= TO DO =
Quote, word for word, everything from the first line of the listing down to and including the line that contains "much more expansive".

= Text data extracted from pages =
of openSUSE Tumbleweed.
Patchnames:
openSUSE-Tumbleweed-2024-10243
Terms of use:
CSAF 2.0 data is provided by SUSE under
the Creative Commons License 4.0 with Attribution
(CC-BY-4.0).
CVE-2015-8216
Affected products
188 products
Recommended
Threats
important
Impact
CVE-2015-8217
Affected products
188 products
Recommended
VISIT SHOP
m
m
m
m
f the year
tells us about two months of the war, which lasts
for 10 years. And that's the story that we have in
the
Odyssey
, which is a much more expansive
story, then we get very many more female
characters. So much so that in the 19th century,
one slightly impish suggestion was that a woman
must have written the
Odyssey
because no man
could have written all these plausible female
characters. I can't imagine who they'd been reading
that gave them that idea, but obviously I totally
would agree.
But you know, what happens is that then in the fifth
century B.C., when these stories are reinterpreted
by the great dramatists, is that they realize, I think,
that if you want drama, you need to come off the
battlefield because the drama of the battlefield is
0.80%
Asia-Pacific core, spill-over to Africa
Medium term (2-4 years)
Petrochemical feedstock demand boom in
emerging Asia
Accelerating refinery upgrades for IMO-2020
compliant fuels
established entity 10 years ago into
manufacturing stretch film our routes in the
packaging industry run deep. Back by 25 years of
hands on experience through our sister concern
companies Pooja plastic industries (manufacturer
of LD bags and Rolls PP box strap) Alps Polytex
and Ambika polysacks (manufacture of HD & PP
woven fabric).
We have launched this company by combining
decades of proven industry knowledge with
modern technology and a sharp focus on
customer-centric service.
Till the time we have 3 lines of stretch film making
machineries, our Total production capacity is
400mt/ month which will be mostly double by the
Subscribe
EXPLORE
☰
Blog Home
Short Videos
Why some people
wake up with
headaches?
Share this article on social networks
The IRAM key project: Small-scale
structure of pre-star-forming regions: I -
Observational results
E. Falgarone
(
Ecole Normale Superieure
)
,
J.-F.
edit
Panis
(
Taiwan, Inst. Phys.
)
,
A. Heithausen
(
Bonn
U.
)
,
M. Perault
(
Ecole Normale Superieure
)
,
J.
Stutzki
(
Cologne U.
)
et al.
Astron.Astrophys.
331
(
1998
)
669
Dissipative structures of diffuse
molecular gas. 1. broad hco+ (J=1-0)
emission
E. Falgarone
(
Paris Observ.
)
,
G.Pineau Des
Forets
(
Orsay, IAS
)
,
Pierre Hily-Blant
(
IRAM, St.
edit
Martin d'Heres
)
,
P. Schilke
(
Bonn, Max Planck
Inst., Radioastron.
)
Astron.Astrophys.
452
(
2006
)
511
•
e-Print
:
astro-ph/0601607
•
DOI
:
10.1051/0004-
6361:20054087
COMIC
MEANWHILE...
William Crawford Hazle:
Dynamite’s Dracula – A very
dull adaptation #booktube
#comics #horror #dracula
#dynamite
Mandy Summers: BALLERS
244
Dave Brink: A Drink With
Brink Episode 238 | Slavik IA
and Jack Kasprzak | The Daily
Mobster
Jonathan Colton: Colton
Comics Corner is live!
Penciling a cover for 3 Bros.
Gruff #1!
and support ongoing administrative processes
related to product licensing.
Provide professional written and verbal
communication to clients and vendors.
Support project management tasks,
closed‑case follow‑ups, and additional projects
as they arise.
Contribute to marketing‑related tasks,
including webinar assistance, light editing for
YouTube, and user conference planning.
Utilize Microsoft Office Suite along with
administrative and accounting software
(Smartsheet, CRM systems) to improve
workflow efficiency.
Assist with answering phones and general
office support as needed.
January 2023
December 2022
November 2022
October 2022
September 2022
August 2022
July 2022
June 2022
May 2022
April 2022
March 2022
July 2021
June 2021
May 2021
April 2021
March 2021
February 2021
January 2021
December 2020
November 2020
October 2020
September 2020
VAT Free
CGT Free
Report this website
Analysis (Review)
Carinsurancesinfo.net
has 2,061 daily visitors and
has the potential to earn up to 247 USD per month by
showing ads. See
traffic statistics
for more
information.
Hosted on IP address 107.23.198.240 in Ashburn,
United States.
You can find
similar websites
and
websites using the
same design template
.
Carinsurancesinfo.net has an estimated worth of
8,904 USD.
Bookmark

= RESULT OF THE EXERCISE =
of openSUSE Tumbleweed.
Patchnames:
openSUSE-Tumbleweed-2024-10243
Terms of use:
CSAF 2.0 data is provided by SUSE under
the Creative Commons License 4.0 with Attribution
(CC-BY-4.0).
CVE-2015-8216
Affected products
188 products
Recommended
Threats
important
Impact
CVE-2015-8217
Affected products
188 products
Recommended
VISIT SHOP
m
m
m
m
f the year
tells us about two months of the war, which lasts
for 10 years. And that's the story that we have in
the
Odyssey
, which is a much more expansive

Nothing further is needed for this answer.